Patient is 74 with Aetna as primary and Medicare as secondary.

Patient came in for Allergy testing and we billed 99204-25, 95004 (58 units), and 95024 (50 units). In most cases when Medicare is secondary, we will only bill out 40 units of 95024 to comply with the unit limitation. However, our scrubber didn't catch this one so we billed 50 units instead. Aetna processed this visit towards deductible so once the claim crossed over to Medicare, 95024 denied as exceeds MUE threshold.

I was advised by a manager to change the units to 40 and resend to Medicare but that doesn't sound quite right to me.

Can someone advise on the approach we should take to correct this?

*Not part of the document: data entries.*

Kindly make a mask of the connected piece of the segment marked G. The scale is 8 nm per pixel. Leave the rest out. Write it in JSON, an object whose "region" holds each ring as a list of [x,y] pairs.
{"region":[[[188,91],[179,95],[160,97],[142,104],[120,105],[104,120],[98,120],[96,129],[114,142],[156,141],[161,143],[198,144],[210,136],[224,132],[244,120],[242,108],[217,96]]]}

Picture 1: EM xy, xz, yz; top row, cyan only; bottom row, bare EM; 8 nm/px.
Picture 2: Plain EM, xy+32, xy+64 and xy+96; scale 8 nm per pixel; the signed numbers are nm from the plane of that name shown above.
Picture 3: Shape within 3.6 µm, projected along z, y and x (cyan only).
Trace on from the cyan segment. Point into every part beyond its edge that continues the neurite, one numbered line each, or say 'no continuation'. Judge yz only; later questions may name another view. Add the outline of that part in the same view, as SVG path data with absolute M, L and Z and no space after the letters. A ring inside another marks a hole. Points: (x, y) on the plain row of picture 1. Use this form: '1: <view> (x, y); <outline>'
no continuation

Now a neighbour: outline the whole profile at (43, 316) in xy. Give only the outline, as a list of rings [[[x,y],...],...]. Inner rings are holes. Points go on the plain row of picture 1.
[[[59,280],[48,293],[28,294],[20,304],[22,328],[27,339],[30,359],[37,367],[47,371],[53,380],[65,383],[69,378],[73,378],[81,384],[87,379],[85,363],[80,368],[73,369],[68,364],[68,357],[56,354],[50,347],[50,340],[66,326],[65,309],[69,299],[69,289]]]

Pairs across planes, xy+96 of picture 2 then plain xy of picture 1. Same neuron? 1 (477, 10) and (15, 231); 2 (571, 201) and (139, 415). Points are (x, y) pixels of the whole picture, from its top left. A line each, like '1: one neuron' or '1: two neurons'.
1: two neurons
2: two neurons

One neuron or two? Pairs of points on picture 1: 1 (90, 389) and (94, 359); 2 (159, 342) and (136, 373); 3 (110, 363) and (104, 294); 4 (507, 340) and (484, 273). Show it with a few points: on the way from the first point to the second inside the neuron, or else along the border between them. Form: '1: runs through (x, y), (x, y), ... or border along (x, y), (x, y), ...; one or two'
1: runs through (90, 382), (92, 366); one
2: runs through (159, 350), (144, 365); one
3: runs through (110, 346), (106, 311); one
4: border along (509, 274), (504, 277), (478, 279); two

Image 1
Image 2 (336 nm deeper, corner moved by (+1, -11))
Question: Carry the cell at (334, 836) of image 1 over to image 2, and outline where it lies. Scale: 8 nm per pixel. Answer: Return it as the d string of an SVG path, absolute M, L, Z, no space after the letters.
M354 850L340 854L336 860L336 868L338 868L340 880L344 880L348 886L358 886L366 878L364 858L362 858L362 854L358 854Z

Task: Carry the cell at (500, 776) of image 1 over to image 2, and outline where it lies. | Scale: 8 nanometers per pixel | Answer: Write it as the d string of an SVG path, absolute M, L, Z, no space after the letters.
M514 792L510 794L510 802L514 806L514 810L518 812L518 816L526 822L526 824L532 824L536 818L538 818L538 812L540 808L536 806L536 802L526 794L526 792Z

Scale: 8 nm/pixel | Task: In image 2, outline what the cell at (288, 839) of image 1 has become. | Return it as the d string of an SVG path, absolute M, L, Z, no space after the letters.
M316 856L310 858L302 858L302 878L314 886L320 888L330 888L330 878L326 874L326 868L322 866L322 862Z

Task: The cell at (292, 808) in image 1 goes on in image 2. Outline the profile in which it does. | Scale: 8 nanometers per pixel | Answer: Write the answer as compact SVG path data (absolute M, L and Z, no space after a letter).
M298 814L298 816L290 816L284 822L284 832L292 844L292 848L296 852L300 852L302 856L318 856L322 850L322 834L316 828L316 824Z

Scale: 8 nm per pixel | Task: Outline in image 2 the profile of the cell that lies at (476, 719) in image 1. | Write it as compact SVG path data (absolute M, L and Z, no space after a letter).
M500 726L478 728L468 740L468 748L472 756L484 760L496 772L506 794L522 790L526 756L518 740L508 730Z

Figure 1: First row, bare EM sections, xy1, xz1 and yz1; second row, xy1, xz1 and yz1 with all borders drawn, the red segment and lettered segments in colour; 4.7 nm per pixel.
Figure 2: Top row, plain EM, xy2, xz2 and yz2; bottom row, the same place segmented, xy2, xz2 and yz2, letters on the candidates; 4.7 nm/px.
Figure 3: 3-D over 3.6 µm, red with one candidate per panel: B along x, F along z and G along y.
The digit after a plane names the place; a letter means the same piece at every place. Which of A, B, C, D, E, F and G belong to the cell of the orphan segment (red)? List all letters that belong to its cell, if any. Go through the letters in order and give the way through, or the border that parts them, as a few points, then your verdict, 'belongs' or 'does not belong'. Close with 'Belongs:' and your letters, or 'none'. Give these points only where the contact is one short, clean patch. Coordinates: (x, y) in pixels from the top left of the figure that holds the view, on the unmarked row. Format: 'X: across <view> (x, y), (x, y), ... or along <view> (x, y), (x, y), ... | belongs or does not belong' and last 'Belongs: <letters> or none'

Should we correct the claim with Aetna first so that when it crosses over, it meets Medicare guidelines?

Thank you in advance!
 
You might want to review the CMS guidelines on MUEs, or contact your Medicare contractor and discuss this with them. MUE values are not 'guidelines' and are not statutory limitations - they are edits that placed to prevent payment errors when units billed exceed an unlikely number. They aren't limitations of coverage that you are required to 'comply' with. It's not appropriate to be coding an incorrect number of units just to avoid getting around these edits. The MUE edit for CPT code 95024 is not a hard denial because it's based on clinical data and not on a limitation prescribed by the code definition or by anatomic limitations, so these should be easily overturned on appeal. If you are performing 50 units, that is what you should be billing, and you should appeal these denials through your payer's reconsideration process with documentation that supports what was done.